[Brano fornito]:
####################

All’udire queste cose, tutti nella sinagoga si riempirono di sdegno. Si alzarono e lo cacciarono fuori della città e lo condussero fin sul ciglio del monte, sul quale era costruita la loro città, per gettarlo giù. Ma egli, passando in mezzo a loro, si mise in cammino. Lc 4,24-30

Gesù si mette in cammino passando in mezzo a loro. Non ha paura della reazione irritata dei suoi concittadini. Ha detto la verità: molto spesso non siamo capaci di guardare con occhi nuovi chi ci sta intorno, chi pensiamo di conoscere. Ma questa verità è insopportabile anche se suffragata da esempi concreti presi dalla storia di Israele. Purtroppo ci si abitua alla salvezza, si pensa di essere immuni dalla conversione che, anche noi oggi, crediamo riguardi sempre e solo gli altri. Gesù, però, non teme la reazione dura dei suoi familiari ma, con decisione, continua il suo cammino. Può succedere anche a noi di trovare incomprensioni e derisione dalle persone che non capiscono le nostre scelte di fede. Non siamo soli, ma se è la fede a procurarci incomprensione e non il nostro brutto carattere, siamo nella linea che ha voluto il maestro. Come lui impariamo a tirare diritto, a passare in mezzo alle critiche e alle incomprensioni che ci giungono, talvolta, anche dai compagni di fede, e proseguiamo sulla strada del discepolato senza paura, senza tentennamenti. E noi per primi impariamo a riconoscere la profezia intorno a noi!

####################

[Materiale fornito]:
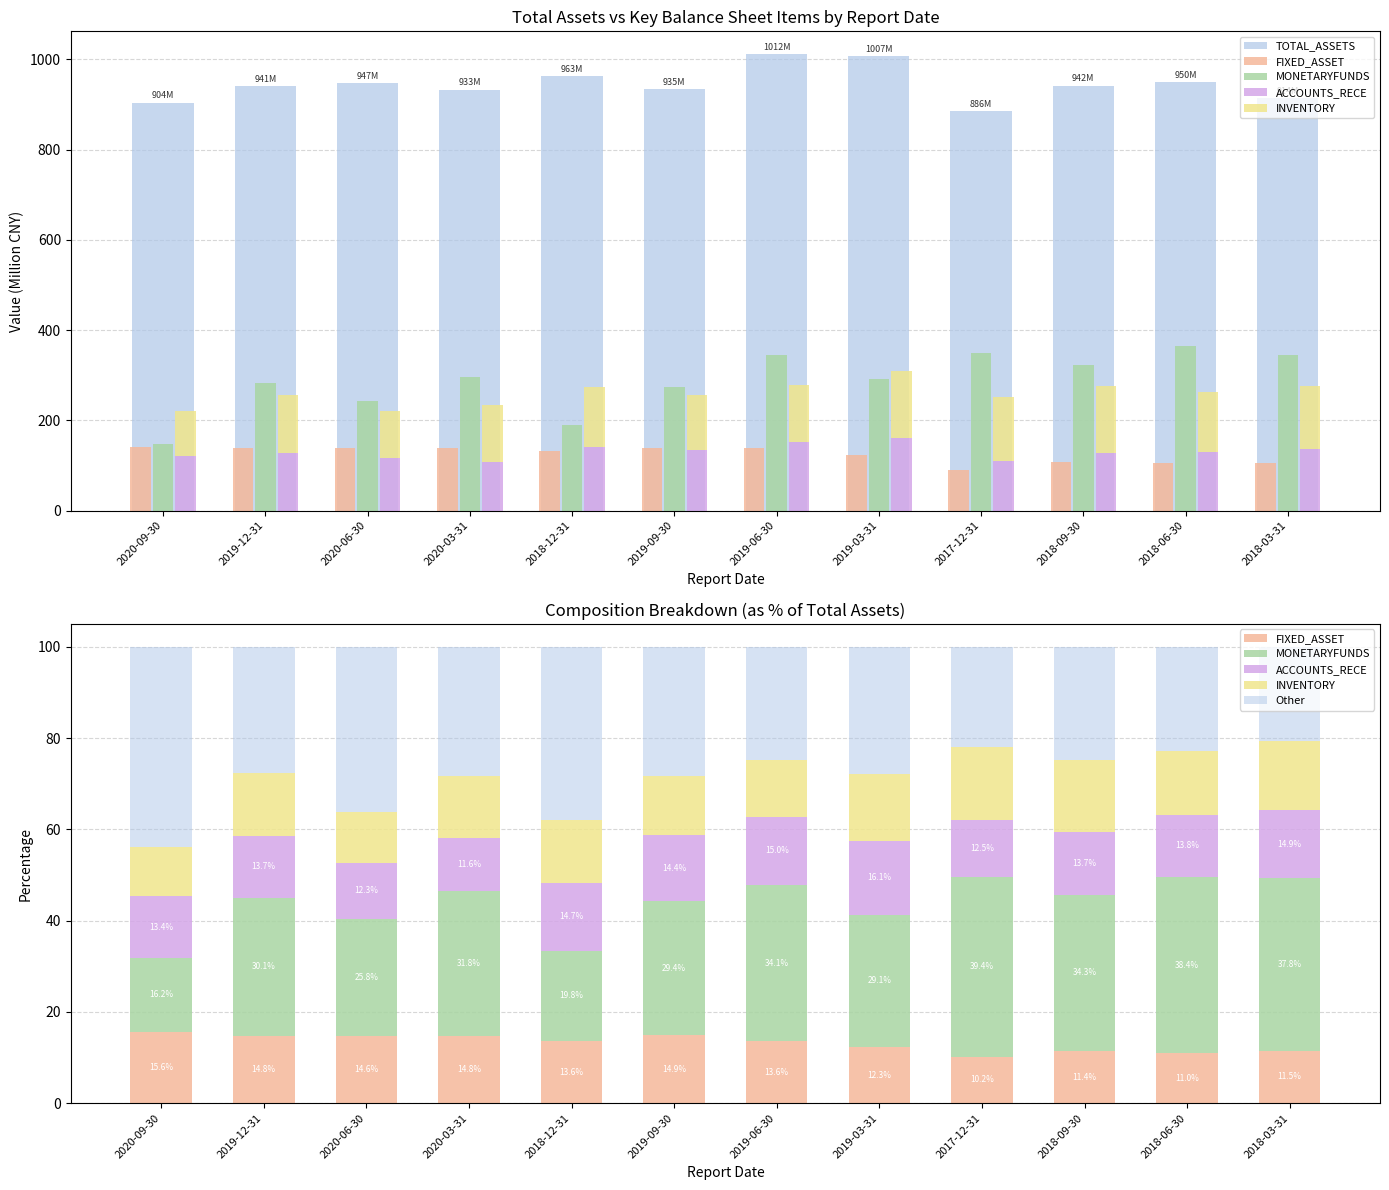

At which label does ACCOUNTS_RECE first exceed 13?

2020-09-30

####################

[Istruzioni]:
Indica, in base al brano fornito, fin dove i presenti nella sinagoga condussero Gesù per gettarlo giù.

[Soluzione]:
Fin sul ciglio del monte sul quale era costruita la loro città.